--- START Data supplied ---

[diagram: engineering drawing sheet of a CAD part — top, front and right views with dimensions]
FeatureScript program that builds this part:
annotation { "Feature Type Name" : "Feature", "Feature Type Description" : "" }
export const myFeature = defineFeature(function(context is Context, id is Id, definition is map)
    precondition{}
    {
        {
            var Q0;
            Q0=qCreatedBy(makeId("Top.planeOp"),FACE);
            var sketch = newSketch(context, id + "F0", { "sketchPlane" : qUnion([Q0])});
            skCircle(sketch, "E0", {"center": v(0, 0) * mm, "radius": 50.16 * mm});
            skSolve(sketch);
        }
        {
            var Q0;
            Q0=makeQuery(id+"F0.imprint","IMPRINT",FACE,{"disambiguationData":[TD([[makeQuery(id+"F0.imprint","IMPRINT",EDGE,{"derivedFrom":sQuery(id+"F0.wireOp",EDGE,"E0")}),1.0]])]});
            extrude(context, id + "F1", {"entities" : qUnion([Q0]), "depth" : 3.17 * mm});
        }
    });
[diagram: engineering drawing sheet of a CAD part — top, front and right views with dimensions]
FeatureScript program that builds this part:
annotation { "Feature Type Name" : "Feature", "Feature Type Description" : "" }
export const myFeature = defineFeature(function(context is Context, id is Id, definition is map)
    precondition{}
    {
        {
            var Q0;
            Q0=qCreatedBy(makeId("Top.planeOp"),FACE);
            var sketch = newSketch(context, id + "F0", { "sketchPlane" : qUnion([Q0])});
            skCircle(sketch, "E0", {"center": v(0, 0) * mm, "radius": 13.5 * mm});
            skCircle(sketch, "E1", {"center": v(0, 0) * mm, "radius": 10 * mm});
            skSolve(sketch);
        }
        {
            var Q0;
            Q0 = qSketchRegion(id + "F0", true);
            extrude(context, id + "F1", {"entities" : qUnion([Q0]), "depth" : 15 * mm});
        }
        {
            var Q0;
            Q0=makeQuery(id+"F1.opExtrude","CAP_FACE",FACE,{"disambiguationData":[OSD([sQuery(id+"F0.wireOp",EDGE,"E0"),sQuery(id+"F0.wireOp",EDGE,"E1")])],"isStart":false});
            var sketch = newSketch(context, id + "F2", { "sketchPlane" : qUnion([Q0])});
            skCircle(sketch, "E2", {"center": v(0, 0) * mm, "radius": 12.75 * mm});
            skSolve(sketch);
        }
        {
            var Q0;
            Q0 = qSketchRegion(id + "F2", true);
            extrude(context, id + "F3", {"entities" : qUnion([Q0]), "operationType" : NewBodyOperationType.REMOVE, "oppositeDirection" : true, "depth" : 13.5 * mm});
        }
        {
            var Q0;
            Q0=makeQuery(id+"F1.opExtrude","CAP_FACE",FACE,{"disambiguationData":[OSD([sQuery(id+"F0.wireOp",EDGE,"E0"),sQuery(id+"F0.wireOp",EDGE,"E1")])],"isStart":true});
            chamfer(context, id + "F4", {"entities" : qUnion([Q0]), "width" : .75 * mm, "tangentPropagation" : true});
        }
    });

--- END Data supplied ---

[Stated exercise] Find every line above that contains the string "opExtrude", matching case, and copy each one.

[Result for this task]
            Q0=makeQuery(id+"F1.opExtrude","CAP_FACE",FACE,{"disambiguationData":[OSD([sQuery(id+"F0.wireOp",EDGE,"E0"),sQuery(id+"F0.wireOp",EDGE,"E1")])],"isStart":false});
            Q0=makeQuery(id+"F1.opExtrude","CAP_FACE",FACE,{"disambiguationData":[OSD([sQuery(id+"F0.wireOp",EDGE,"E0"),sQuery(id+"F0.wireOp",EDGE,"E1")])],"isStart":true});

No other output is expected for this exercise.